The overtly political message of Corey Hurren’s attack — to complain about gun control, COVID-19 restrictions and a perceived government policy of communism — requires a strong denunciation from the court, Crown prosecutor Meaghan Cunningham told court.
“Corey Hurren was prepared to die for his cause. He believed his message was that important,” she told Judge Robert Wadden. “The motive behind his actions was not suicide. He wasn’t doing this in order to die, he simply recognized that being killed might be an unavoidable consequence of his actions.
“Mr. Hurren’s motive is clear. It was to send a political message.
“It strikes at the very core of our sense of safety and security when our symbols and places of government and democracy are breached by people who pose a risk to public safety in the name of making a political statement. No responsible democracy can tolerate this,” she said.
The unusual circumstances behind the storming of Rideau Hall made it hard for lawyers to find legal precedence on an appropriate punishment.
Hurren, 46, of Bowsman in northern Manitoba, was a serving member of the Canadian Armed Forces at the time of his attack last summer at Rideau Hall, the official residence of the Governor General and where Trudeau lives with his family.
He brought five loaded guns with him on the long drive from his home to Ottawa and carried three long guns, including a prohibited semi-automatic rifle with a high-capacity magazine, with him as he walked towards the prime minister’s home. Trudeau was not home at the time.
Hurren was arrested after a 90-minute stand-off with police without shots being fired. He was originally charged with threatening Trudeau and 21 weapons charges. Earlier this month he pleaded guilty to seven charges related to possession of prohibited or restricted firearms, and a mischief charge for the more than $100,000 damage to the gate.
Cunningham asked for a six-year prison sentence for Hurren, along with a lifetime firearm prohibition and forfeiture of his guns.
“Mr. Hurren has said that he didn’t really have a plan when he set off on foot on the grounds of Rideau Hall. He also said that he wanted to make a statement, possibly interrupt the prime minister’s news conference or try to place him under arrest,” Cunningham said.
“Mr. Hurren intended that a confrontation of some kind would take place.
“It is also clear that Mr. Hurren wanted his statement to have a big impact. In his note, the one he sent photos of to his friends and family before crashing through those gates in Rideau Hall, he says ‘I hope this is a wake-up call and a turning point,’” Cunningham said of a hand-written note Hurren left in his disabled truck after it rammed the gates.

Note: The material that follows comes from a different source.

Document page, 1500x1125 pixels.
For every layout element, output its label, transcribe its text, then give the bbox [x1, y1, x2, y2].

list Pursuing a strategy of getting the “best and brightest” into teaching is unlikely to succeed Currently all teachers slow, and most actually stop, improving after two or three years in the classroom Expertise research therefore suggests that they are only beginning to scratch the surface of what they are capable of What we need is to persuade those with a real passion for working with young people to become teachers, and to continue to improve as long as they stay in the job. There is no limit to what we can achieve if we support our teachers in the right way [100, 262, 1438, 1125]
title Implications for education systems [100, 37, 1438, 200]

“In my submission, only something big could represent a wake-up call and a turning point for the entire country,” she said.

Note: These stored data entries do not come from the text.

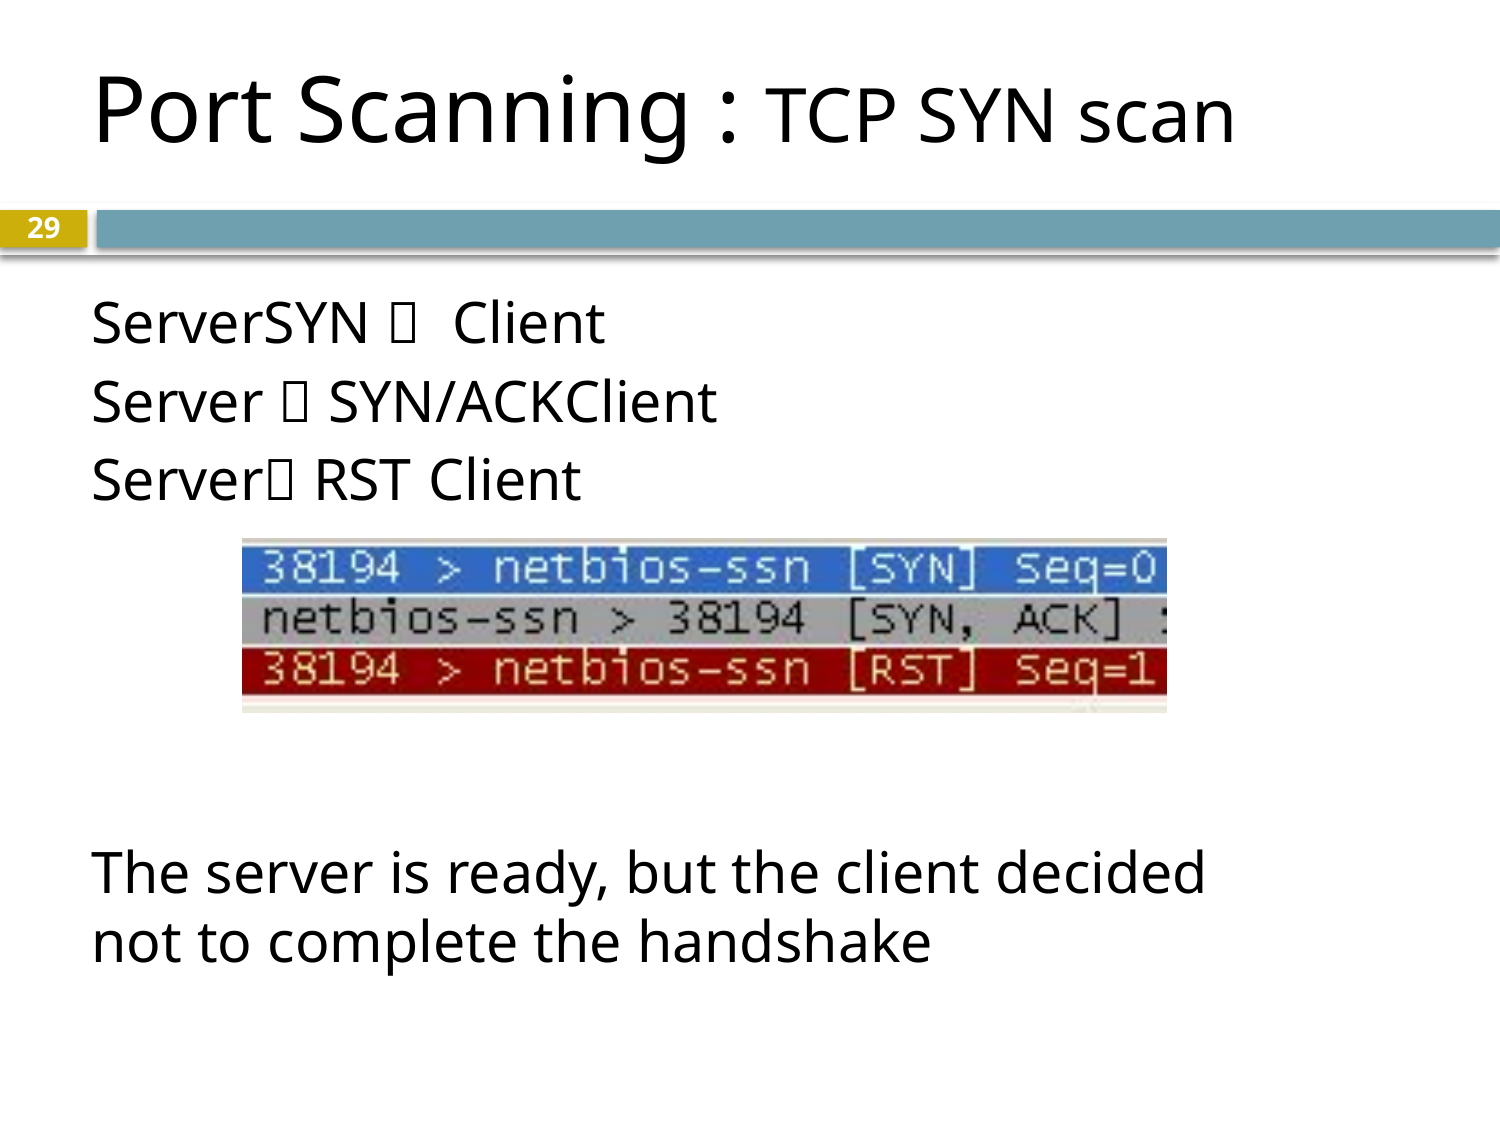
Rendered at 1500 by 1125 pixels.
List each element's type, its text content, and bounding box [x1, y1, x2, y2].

slide_number 29 [0, 208, 88, 249]
title Port Scanning : TCP SYN scan [76, 0, 1402, 213]
picture [241, 538, 1168, 713]
list Client SYN  Server Client  SYN/ACK Server Client RST  Server The server is ready, but the client decided not to complete the handshake [76, 278, 1332, 982]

However, the Crown has no evidence Hurren intended to shoot Trudeau or anyone else that day, or he would be facing more serious charges, she said.

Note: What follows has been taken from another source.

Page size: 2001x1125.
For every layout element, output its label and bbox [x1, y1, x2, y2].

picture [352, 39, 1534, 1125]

His note reveals Hurren thought he might not survive his attack. He left contact information for his family.
He also wrote he “hopes it hasn’t all been for nothing,” hopes he will “be forgiven” and that people understand why he did it.
Hurren sat silently in court, wearing a black T-shirt with a grey Canada flag on the front, a design sold online as a “Canada Flag Military Tactical T-shirt,” and a medical mask over his beard. His hair was a classic mullet, long at the back, short at the front.
He declined to address the court, both at the end, when Wadden gave him an opportunity to speak, and at the start, when the court tried to confirm his identity. Hurren did stand respectfully when the judge entered and left.
His lawyer, Michael Davies, asked for a sentence of three years for Hurren.
Davies said Hurren was suffering from depression before and during the attack and submitted a doctor’s report on his mental health.
Hurren is married and has two children, but his marriage was struggling before his arrest. Hurren’s wife recently commenced divorce proceedings, Davies said.
Hurren suffered chronic pain and lost his day job in 2019. But he had positives: a fledgling sausage business, he was a Master Corporal with the Canadian Rangers, and he was an active member of the Lion’s Club.
“Then came COVID,” Davies said.
“He seems to be coping with these different stressors but once COVID came along, it really took away the positive things in his life that were enabling him to cope with his stresses. It took away the Rangers, it took away the Lion’s Club, it took away the business.”
Court heard that the military was in the process of discharging Hurren from service.